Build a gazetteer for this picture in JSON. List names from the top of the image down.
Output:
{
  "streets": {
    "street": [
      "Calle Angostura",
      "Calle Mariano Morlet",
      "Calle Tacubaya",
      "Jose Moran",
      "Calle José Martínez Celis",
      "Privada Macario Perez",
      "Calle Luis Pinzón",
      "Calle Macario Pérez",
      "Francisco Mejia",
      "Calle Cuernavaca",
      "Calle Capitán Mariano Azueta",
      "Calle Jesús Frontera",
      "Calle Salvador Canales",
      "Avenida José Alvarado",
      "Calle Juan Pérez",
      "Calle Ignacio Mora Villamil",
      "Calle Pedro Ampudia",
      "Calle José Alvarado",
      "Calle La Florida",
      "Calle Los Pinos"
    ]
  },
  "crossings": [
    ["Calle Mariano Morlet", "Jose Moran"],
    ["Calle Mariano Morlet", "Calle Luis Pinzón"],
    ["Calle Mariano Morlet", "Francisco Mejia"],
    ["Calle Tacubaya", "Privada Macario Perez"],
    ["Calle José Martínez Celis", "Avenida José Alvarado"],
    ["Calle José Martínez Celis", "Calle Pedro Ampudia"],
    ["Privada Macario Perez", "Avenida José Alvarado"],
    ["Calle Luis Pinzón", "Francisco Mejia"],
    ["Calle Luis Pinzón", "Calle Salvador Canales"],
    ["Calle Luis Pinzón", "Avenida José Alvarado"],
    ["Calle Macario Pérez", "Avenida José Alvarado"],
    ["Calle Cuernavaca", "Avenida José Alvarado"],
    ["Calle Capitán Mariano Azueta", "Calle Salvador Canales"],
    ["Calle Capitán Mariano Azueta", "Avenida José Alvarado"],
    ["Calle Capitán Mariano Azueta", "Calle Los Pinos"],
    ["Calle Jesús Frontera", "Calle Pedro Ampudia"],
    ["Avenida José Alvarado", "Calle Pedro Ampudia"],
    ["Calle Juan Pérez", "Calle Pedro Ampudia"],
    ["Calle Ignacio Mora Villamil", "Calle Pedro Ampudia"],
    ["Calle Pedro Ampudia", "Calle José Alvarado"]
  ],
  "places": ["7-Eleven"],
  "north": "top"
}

──────────────────────────────

Each line that holds the string "Morlet" is to be copied from the entries above.

      "Calle Mariano Morlet",
    ["Calle Mariano Morlet", "Jose Moran"],
    ["Calle Mariano Morlet", "Calle Luis Pinzón"],
    ["Calle Mariano Morlet", "Francisco Mejia"],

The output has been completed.